Project I did over 10 years ago with just one ground man (who was the owner of the company).
Inserted stiff-arm uprights. Didn't want to tear up the place or damage retaining wall/patio...
Cleared the brush up to the triggers, Bruce chipped it.
Tripped the triggers and began reducing it back. Didn't care if rounds fell on the trashed patio roof but once I got to bare concrete I used small pieces of plywood at times or other pieces of wood to protect concrete.
When I got the trunks back to a group of strategic weight carrying uprights I would go down and slice them under extreme tension and the next uprights back would carry the load. Tree had no stump/root structure doing any supporting. Twin of the same size had fallen the other way on the other neighbor. That was a different contractor. I wasn't taking pictures back then. This was all homeowner pictures.
Followed that pattern all the way back till I was on the lawn where it got a lot easier.
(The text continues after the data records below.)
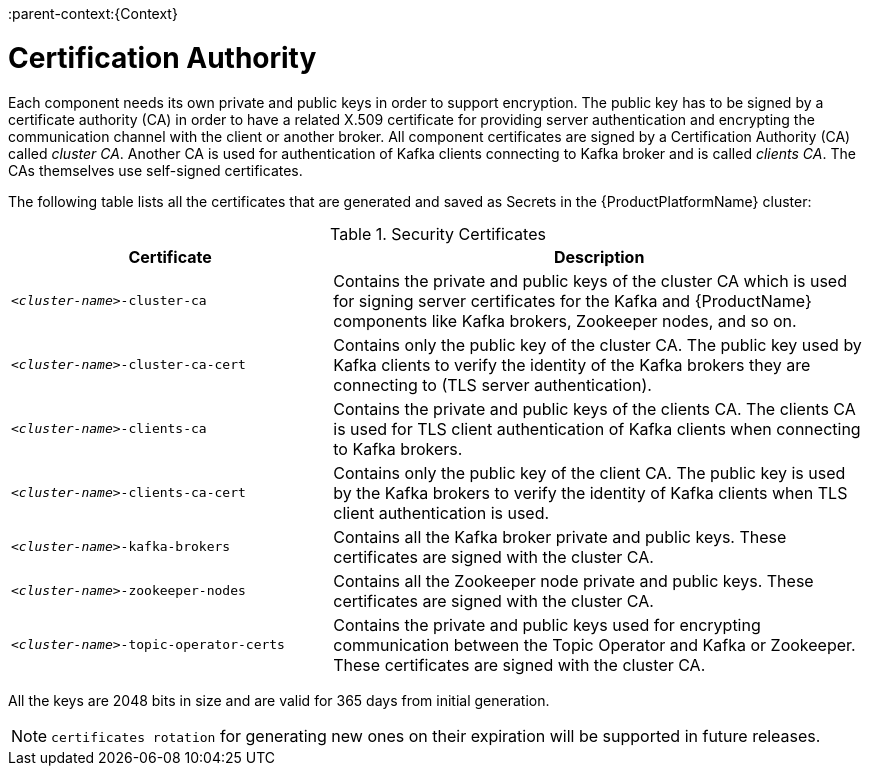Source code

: // Module included in the following assemblies:
//
// <List assemblies here, each on a new line>
//assembly-encryption.adoc
// Base the file name and the ID on the module title. For example:
// * file name: assembly-cluster-operator.adoc
// * ID: [id='encryption-{context}']
// * Title: = Encryption

// The ID is used as an anchor for linking to the module. Avoid changing it after the module has been published to ensure existing links are not broken.
:parent-context:{Context}

[id='certificates-{context}']
= Certification Authority

Each component needs its own private and public keys in order to support encryption.
The public key has to be signed by a certificate authority (CA) in order to have a related X.509 certificate for providing server authentication and encrypting the communication channel with the client or another broker.
All component certificates are signed by a Certification Authority (CA) called _cluster CA_.
Another CA is used for authentication of Kafka clients connecting to Kafka broker and is called _clients CA_.
The CAs themselves use self-signed certificates.

The following table lists all the certificates that are generated and saved as Secrets in the {ProductPlatformName} cluster:

.Security Certificates
[cols="30%,50%",options="header"]
|===
|Certificate
|Description

|`_<cluster-name>_-cluster-ca`
|Contains the private and public keys of the cluster CA which is used for signing server certificates for the Kafka and {ProductName} components like Kafka brokers, Zookeeper nodes, and so on.

|`_<cluster-name>_-cluster-ca-cert`
|Contains only the public key of the cluster CA. The public key used by Kafka clients to verify the identity of the Kafka brokers they are connecting to (TLS server authentication).

|`_<cluster-name>_-clients-ca`
|Contains the private and public keys of the clients CA. The clients CA is used for TLS client authentication of Kafka clients when connecting to Kafka brokers.

|`_<cluster-name>_-clients-ca-cert`
|Contains only the public key of the client CA. The public key is used by the Kafka brokers to verify the identity of Kafka clients when TLS client authentication is used.

|`_<cluster-name>_-kafka-brokers`
|Contains all the Kafka broker private and public keys. These certificates are signed with the cluster CA.

|`_<cluster-name>_-zookeeper-nodes`
|Contains all the Zookeeper node private and public keys. These certificates are signed with the cluster CA.

|`_<cluster-name>_-topic-operator-certs`
|Contains the private and public keys used for encrypting communication between the Topic Operator and Kafka or Zookeeper. These certificates are signed with the cluster CA.
|===

All the keys are 2048 bits in size and are valid for 365 days from initial generation.

NOTE: `certificates rotation` for generating new ones on their expiration will be supported in future releases.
Guy evidently stopped taking pictures.
Here's where the guy was sitting watching TV. Nearly dead center at the epicenter. Wife was laying on the couch with her head in the direction pointed toward the chair. Both of them were in the best place possible for getting dead.
If it was a mobile home or if there wasn't a wall running perpendicular to the force of the tree next to that couch they would be dead.
Anyway, fun day-in-the-life of storm work puzzles that I solved. I've done huge numbers of storm tree puzzles over the years. Definitely my favorite kind of work. It suits my personality.